Collect every line in the entries below that contains the string "vansoundz". Matching is case-sensitive.

Excerpts from the dataset:
——

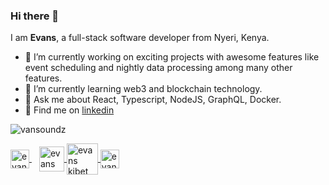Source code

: ### Hi there 👋
I am **Evans**, a full-stack software developer from Nyeri, Kenya.

- 🔭 I’m currently working on exciting projects with awesome features like event scheduling and nightly data processing among many other features.
- 🌱 I’m currently learning web3 and blockchain technology.
- 💬 Ask me about React, Typescript, NodeJS, GraphQL, Docker.
- 🫱 Find me on [linkedin](https://www.linkedin.com/in/evans-kibet)

<p align=""> <img src="https://github-readme-stats.vercel.app/api?username=vansoundz&show_icons=true&theme=vansoundz" alt="vansoundz" /> </p>


<a href="https://www.linkedin.com/in/evans-kibet/" style="margin-right: 12px" target="blank"> 
  <img align="center" src="https://upload.wikimedia.org/wikipedia/commons/thumb/c/ca/LinkedIn_logo_initials.png/768px-LinkedIn_logo_initials.png" alt="evans kibet" width="30" />
</a>

<a href="https://www.hackerrank.com/vansoundz" target="blank"> 
  <img align="center" src="https://upload.wikimedia.org/wikipedia/commons/6/65/HackerRank_logo.png" alt="evans kibet" height="40" width="40" />
</a>

<a href="https://twitter.com/van_gobot" target="blank"> 
  <img align="center" src="https://www.hamiltoncountyhealth.org/wp-content/uploads/Twitter-Logo.png" alt="evans kibet" width="50" />
</a>


<a href="https://instagram.com/vansoundz" target="blank"> 
  <img align="center" src="https://upload.wikimedia.org/wikipedia/commons/thumb/e/e7/Instagram_logo_2016.svg/768px-Instagram_logo_2016.svg.png" alt="evans kibet" width="30" />
</a>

——

## Written answer
<p align=""> <img src="https://github-readme-stats.vercel.app/api?username=vansoundz&show_icons=true&theme=vansoundz" alt="vansoundz" /> </p>
<a href="https://www.hackerrank.com/vansoundz" target="blank"> 
<a href="https://instagram.com/vansoundz" target="blank"> 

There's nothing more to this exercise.